-- start of Data extract --

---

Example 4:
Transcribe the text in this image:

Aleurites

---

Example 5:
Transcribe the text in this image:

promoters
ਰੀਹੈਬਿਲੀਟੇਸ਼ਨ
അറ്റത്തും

-- end of Data extract --

Return every line of the data unchanged, character for character.

---

Example 4:
Transcribe the text in this image:

Aleurites

---

Example 5:
Transcribe the text in this image:

promoters
ਰੀਹੈਬਿਲੀਟੇਸ਼ਨ
അറ്റത്തും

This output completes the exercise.